▸ WHAT IS NEEDED
Write out, unaltered, each line from the top of the records below down to the line where "right shoulder: (668, 361)" appears, that line included.

Stored data entries

◇ ◇ ◇ ◇ ◇ ◇ ◇

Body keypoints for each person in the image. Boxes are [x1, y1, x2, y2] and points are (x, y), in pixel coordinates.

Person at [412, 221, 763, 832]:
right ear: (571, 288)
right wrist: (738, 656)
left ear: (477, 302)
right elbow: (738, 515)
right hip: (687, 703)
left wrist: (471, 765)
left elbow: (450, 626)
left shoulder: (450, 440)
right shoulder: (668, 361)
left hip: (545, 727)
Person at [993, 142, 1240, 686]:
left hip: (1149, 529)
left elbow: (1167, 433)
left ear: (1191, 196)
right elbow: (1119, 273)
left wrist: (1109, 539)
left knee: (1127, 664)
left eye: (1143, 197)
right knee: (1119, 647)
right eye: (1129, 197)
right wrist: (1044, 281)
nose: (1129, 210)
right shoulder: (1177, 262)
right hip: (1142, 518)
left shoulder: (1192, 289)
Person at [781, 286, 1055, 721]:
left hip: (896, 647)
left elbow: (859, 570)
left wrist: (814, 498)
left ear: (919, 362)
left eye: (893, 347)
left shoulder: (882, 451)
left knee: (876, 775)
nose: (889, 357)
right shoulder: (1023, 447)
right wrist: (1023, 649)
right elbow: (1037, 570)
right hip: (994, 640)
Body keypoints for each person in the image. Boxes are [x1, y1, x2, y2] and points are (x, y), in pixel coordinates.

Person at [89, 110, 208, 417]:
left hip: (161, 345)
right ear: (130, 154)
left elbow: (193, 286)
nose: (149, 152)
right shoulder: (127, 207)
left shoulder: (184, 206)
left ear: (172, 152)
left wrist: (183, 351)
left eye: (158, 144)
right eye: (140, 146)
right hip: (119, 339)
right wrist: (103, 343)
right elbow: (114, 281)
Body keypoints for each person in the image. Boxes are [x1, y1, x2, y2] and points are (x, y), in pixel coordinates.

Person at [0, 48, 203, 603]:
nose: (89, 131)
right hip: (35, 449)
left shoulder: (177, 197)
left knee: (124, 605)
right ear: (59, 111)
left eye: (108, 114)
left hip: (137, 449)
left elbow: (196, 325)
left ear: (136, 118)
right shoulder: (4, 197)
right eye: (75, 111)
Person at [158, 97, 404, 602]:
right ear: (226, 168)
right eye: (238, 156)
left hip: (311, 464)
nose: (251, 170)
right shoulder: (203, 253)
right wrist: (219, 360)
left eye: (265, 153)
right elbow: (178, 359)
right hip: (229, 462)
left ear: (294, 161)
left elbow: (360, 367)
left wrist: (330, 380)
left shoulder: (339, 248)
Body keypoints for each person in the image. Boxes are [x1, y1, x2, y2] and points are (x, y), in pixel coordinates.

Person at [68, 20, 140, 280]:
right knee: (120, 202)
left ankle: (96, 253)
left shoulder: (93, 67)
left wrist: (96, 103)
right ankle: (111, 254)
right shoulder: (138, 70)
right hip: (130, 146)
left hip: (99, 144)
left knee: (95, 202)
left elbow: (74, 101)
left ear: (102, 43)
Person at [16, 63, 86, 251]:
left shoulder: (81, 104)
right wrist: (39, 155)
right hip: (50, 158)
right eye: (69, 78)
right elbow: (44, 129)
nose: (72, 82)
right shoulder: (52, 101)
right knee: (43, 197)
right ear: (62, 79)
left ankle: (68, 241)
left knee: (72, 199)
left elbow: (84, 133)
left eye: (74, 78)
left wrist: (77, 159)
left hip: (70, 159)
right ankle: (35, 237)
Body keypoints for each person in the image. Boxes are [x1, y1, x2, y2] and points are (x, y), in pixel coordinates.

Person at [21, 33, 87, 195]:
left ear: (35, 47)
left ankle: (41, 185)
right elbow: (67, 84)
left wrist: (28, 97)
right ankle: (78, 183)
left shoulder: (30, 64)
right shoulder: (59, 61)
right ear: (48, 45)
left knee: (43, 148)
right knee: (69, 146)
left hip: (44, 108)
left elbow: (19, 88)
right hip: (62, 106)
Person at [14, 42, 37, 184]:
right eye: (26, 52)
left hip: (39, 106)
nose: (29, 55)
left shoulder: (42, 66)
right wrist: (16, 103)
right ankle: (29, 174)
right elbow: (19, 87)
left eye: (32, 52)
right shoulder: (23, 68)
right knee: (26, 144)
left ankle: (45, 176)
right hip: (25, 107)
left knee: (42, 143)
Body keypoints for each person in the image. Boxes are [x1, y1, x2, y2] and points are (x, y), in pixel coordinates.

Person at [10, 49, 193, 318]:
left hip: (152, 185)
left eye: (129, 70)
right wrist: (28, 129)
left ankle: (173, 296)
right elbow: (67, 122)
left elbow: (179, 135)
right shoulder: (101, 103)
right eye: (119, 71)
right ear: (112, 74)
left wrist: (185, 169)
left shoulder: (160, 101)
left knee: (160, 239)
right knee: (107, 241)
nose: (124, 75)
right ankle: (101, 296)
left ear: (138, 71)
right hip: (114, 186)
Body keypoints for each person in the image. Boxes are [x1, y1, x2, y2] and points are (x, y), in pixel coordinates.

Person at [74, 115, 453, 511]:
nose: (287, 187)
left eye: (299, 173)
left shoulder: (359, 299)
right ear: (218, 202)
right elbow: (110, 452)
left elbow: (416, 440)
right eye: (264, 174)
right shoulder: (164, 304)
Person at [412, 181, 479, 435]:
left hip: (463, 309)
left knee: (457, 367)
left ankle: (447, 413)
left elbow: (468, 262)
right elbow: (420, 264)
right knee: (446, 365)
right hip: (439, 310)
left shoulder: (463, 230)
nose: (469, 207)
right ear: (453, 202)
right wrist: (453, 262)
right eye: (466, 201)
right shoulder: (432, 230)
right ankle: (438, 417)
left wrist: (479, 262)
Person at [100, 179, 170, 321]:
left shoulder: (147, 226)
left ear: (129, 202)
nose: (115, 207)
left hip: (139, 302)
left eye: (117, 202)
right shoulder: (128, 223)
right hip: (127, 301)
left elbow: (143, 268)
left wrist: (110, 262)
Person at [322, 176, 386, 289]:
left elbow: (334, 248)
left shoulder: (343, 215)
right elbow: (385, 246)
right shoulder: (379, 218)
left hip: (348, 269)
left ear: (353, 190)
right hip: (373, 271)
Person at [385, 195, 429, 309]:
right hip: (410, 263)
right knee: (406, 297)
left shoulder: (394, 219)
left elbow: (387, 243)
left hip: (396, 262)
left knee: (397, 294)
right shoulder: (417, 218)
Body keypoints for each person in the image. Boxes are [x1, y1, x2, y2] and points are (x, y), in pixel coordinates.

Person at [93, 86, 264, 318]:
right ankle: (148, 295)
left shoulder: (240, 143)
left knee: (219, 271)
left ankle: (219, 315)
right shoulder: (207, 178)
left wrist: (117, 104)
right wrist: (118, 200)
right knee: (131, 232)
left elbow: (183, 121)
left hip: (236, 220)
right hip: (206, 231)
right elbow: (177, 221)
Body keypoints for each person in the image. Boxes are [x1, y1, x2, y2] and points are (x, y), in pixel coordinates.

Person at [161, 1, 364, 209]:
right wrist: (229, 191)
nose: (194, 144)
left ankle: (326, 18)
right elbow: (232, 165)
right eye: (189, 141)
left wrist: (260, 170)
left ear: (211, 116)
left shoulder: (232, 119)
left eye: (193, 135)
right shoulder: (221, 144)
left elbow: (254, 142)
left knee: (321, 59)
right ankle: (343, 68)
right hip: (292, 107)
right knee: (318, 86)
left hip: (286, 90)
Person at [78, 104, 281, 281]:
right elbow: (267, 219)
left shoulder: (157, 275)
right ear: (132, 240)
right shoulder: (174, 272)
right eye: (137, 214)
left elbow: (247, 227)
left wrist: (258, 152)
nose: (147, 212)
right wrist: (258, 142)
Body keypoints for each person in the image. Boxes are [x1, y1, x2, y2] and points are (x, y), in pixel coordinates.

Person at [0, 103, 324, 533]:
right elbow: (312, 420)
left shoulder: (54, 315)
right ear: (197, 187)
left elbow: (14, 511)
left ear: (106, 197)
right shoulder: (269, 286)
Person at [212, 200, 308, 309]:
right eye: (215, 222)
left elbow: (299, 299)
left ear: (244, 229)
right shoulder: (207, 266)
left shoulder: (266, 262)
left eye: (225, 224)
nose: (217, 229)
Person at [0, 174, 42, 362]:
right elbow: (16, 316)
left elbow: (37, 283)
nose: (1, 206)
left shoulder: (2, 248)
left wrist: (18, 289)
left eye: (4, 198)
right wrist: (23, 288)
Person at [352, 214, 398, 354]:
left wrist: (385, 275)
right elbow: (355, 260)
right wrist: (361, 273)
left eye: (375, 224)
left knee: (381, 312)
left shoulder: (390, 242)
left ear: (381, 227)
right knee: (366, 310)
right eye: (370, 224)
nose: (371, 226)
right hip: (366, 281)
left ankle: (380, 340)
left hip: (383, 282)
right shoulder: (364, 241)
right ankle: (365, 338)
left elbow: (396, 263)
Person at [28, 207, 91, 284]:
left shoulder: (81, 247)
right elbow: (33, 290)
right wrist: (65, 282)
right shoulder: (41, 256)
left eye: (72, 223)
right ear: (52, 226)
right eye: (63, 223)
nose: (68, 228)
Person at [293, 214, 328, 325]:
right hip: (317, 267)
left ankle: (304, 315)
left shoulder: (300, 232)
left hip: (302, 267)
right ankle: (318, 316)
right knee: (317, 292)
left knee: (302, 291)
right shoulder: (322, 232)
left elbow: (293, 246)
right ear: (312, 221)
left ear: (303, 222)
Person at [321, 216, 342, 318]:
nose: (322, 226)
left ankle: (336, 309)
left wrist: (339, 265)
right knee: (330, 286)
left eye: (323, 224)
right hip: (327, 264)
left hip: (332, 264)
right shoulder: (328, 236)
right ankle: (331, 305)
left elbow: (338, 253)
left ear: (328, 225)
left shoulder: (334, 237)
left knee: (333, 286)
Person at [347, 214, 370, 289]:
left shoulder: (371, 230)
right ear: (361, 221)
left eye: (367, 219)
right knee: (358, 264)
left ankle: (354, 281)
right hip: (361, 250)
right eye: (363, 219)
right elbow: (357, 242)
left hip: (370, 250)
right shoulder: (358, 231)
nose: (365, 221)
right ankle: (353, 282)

◇ ◇ ◇ ◇ ◇ ◇ ◇

▸ RESULT OF THE TASK
Body keypoints for each person in the image. Boxes are [x1, y1, x2, y2] and points are (x, y), in pixel coordinates.

Person at [412, 221, 763, 832]:
right ear: (571, 288)
right wrist: (738, 656)
left ear: (477, 302)
right elbow: (738, 515)
right hip: (687, 703)
left wrist: (471, 765)
left elbow: (450, 626)
left shoulder: (450, 440)
right shoulder: (668, 361)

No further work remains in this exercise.